**TEXT:**
<<<<

The Pack a.d. – Do Not Engage
Summary: A rock'n'roll monster whose softer side is perfectly balanced by buzz saw riffs and thunderous drumming.

Canadian duo THE PACK A.D. are one of those rare all-girl combos whose gender seems, at least superficially, to be completely irrelevant. Listening to their viscerally melodic new album Do Not Engage, ‘girly’ is probably the last adjective that springs to mind.

The White Stripes and The Black Keys are probably a closer match, names that naturally jump out when you’re asked to name quality guitar-drum rock duos; there’s certainly no doubting that Becky Black (guitars/vocals) and Maya Miller (drums) are a powerhouse of the fairly recently emerged genre. Do Not Engage builds on the solid rock foundations of their previous efforts, pulling influences from every direction and throwing them into a buzz-saw blender of scuzzy riffs and pounding drum lines.

>>>>

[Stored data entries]
<<<<

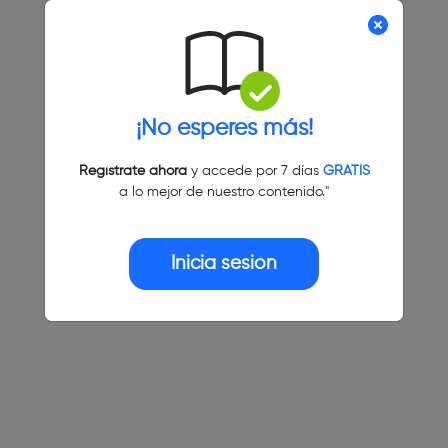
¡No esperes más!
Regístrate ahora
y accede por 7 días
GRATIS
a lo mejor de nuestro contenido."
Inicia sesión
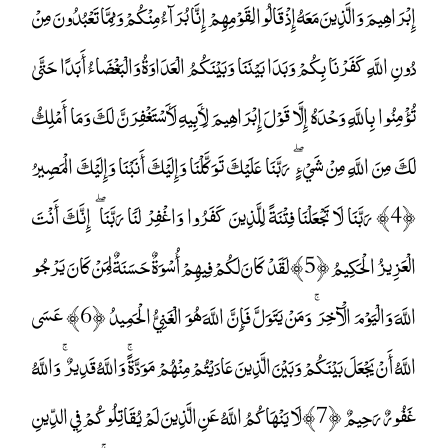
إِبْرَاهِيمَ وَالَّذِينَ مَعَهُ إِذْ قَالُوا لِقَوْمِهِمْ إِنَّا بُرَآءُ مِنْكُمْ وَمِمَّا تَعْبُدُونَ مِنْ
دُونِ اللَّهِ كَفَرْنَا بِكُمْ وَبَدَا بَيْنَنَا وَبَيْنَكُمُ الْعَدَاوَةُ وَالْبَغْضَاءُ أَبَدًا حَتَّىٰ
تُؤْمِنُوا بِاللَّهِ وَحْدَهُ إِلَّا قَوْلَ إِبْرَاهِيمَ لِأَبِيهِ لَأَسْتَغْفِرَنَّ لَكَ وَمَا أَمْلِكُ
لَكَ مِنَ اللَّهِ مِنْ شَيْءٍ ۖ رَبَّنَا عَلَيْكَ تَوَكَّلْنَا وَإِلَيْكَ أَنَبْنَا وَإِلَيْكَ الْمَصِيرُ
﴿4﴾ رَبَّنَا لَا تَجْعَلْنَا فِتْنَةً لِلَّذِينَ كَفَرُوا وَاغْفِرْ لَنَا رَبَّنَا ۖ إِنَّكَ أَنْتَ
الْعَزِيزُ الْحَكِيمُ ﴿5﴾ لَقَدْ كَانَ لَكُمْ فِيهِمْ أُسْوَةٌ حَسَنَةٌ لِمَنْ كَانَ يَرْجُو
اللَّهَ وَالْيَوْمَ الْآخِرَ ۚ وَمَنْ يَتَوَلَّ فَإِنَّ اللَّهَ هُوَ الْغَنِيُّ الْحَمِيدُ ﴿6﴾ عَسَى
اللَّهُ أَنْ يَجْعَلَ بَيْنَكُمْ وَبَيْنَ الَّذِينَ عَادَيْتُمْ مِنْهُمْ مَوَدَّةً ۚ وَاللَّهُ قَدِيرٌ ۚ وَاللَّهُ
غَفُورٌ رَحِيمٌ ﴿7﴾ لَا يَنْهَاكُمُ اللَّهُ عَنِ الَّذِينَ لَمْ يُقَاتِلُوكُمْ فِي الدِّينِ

>>>>
<<<<

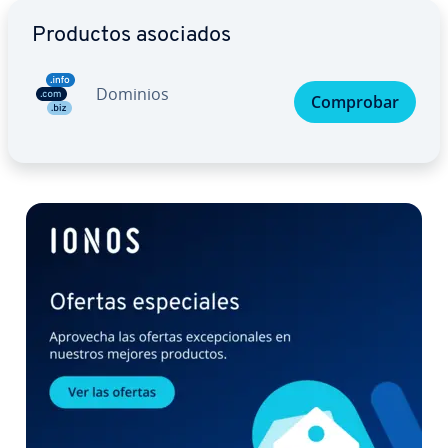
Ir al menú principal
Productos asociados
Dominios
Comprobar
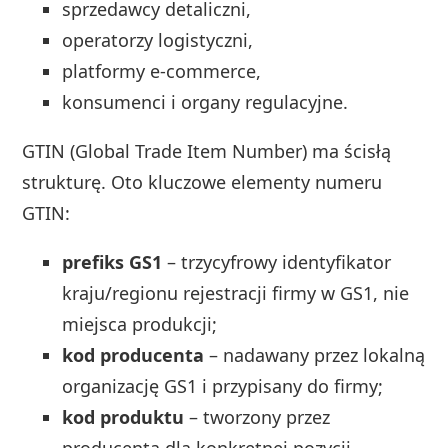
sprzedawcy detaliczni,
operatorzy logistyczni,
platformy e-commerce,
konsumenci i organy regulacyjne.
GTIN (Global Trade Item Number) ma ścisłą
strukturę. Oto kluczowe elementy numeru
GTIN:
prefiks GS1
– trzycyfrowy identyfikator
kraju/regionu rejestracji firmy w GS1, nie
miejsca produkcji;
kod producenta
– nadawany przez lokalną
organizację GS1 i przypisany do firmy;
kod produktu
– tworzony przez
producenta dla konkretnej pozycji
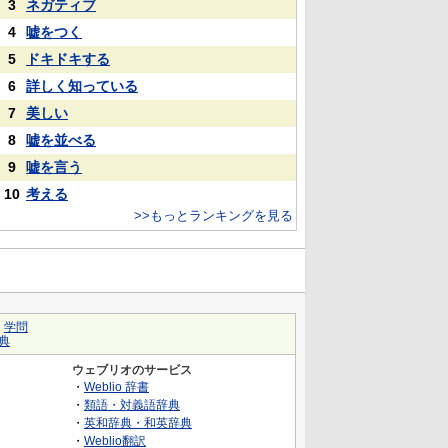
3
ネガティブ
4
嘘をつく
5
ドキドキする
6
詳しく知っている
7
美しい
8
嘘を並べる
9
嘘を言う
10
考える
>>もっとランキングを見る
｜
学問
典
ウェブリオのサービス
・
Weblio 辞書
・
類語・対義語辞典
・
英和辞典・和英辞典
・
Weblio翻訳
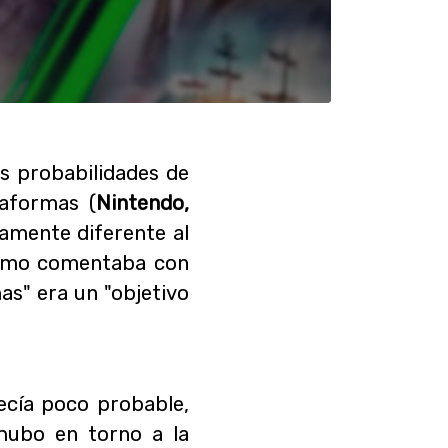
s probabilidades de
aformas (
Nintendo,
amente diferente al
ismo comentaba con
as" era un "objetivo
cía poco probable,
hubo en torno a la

>>>>

Proceed with the review of Do Not Engage, picking up right after its last sentence. The listing above was taken from a different source than the review.

Opener ‘Airplane’s hazy drone immediately throws you into their dark and distorted world, as Black’s understated, repetitive vocal melody drops in over a background of relentless overdriven chords and crashing rhythms. Follow up ‘Big Shot’, with its acerbic lyricism and simple but brilliantly effective riff/power chord combos, feels like a garage band version of Weezer, if they were more concerned by everyone else’s inadequacies, and not simply their own. ‘Well you’re a jerk. Quite a piece of work. I think it’s fun that you’re so dumb”;It may not be complicated, but it gets the point across.

With ‘Animal’, the band’s bluesy influences start to make themselves felt. From its opening, sliding riff, the song possesses a bestial swing that typifies the tracks that follow; ‘Creeping Jenny’ with its almost psychedelic vibe; ‘Battering Ram’ and its Jack White-esque chord riff, and Miller’s seeming nods towards Meg’s distinctive drumming style with her simple beats and crashing cymbals on the chorus.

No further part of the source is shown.